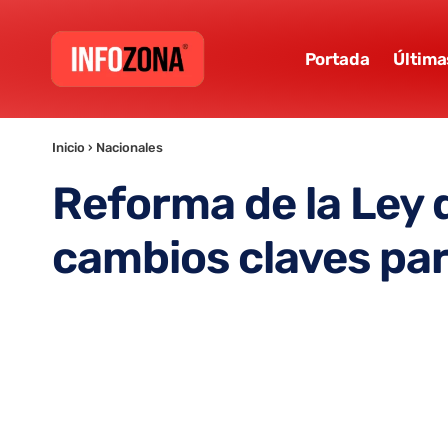
Portada
Última
Inicio
›
Nacionales
Reforma de la Ley 
cambios claves para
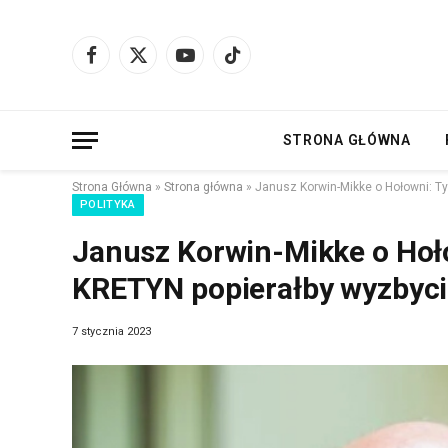
Facebook
X
YouTube
TikTok
(Twitter)
STRONA GŁÓWNA
Strona Główna
»
Strona główna
»
Janusz Korwin-Mikke o Hołowni: Ty
POLITYKA
Janusz Korwin-Mikke o Hoł
KRETYN popierałby wyzbycie
7 stycznia 2023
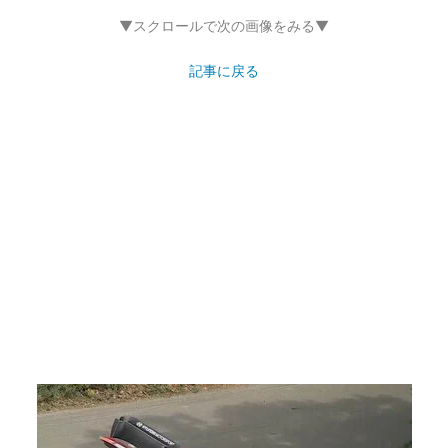
▼スクロールで次の画像をみる▼
記事に戻る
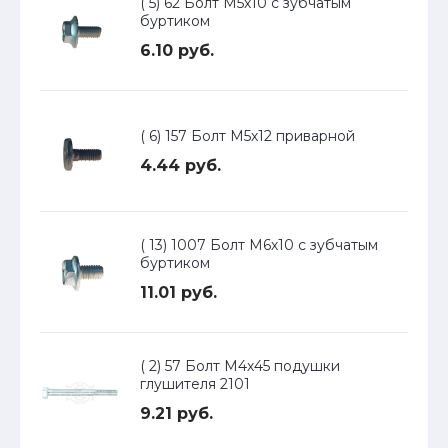
( 5) 62 Болт М5х10 с зубчатым
буртиком
6.10 руб.
( 6) 157 Болт М5х12 приварной
4.44 руб.
( 13) 1007 Болт М6х10 с зубчатым
буртиком
11.01 руб.
( 2) 57 Болт М4х45 подушки
глушителя 2101
9.21 руб.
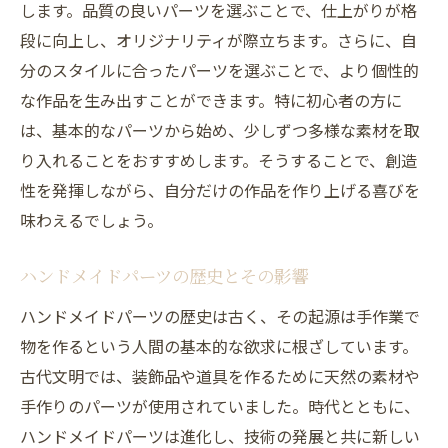
店頭でのパーツ選びのメリット
します。品質の良いパーツを選ぶことで、仕上がりが格
ソーシャルメディアでの情報収集法
段に向上し、オリジナリティが際立ちます。さらに、自
分のスタイルに合ったパーツを選ぶことで、より個性的
初心者が抱えるよくある疑問点
な作品を生み出すことができます。特に初心者の方に
質の高いハンドメイドパーツを見つける秘訣
は、基本的なパーツから始め、少しずつ多様な素材を取
信頼できるメーカーの見極め方
り入れることをおすすめします。そうすることで、創造
高品質パーツの見分け方
性を発揮しながら、自分だけの作品を作り上げる喜びを
レビューの効果的な活用法
味わえるでしょう。
耐久性を確認するテクニック
口コミと実際の体験を比較する
ハンドメイドパーツの歴史とその影響
購入前に試すことができる方法
ハンドメイドパーツの歴史は古く、その起源は手作業で
多くの選択肢に圧倒されないためのハンドメイ
物を作るという人間の基本的な欲求に根ざしています。
ドパーツ選び
古代文明では、装飾品や道具を作るために天然の素材や
手作りのパーツが使用されていました。時代とともに、
選択肢を絞り込むためのステップ
ハンドメイドパーツは進化し、技術の発展と共に新しい
優先順位をつけて効率的に選ぶ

### What is expected
Copy the listing exactly but drop its images.

### Response below
Portada
Última
Inicio
›
Nacionales
Reforma de la Ley 
cambios claves para
Facebook
X
YouTube
TikTok
(Twitter)
STRONA GŁÓWNA
Strona Główna
»
Strona główna
»
Janusz Korwin-Mikke o Hołowni: Ty
POLITYKA
Janusz Korwin-Mikke o Hoł
KRETYN popierałby wyzbycie
7 stycznia 2023
▼スクロールで次の画像をみる▼
記事に戻る
( 5) 62 Болт М5х10 с зубчатым
буртиком
6.10 руб.
( 6) 157 Болт М5х12 приварной
4.44 руб.
( 13) 1007 Болт М6х10 с зубчатым
буртиком
11.01 руб.
( 2) 57 Болт М4х45 подушки
глушителя 2101
9.21 руб.
店頭でのパーツ選びのメリット
します。品質の良いパーツを選ぶことで、仕上がりが格
ソーシャルメディアでの情報収集法
段に向上し、オリジナリティが際立ちます。さらに、自
分のスタイルに合ったパーツを選ぶことで、より個性的
初心者が抱えるよくある疑問点
な作品を生み出すことができます。特に初心者の方に
質の高いハンドメイドパーツを見つける秘訣
は、基本的なパーツから始め、少しずつ多様な素材を取
信頼できるメーカーの見極め方
り入れることをおすすめします。そうすることで、創造
高品質パーツの見分け方
性を発揮しながら、自分だけの作品を作り上げる喜びを
レビューの効果的な活用法
味わえるでしょう。
耐久性を確認するテクニック
口コミと実際の体験を比較する
ハンドメイドパーツの歴史とその影響
購入前に試すことができる方法
ハンドメイドパーツの歴史は古く、その起源は手作業で
多くの選択肢に圧倒されないためのハンドメイ
物を作るという人間の基本的な欲求に根ざしています。
ドパーツ選び
古代文明では、装飾品や道具を作るために天然の素材や
手作りのパーツが使用されていました。時代とともに、
選択肢を絞り込むためのステップ
ハンドメイドパーツは進化し、技術の発展と共に新しい
優先順位をつけて効率的に選ぶ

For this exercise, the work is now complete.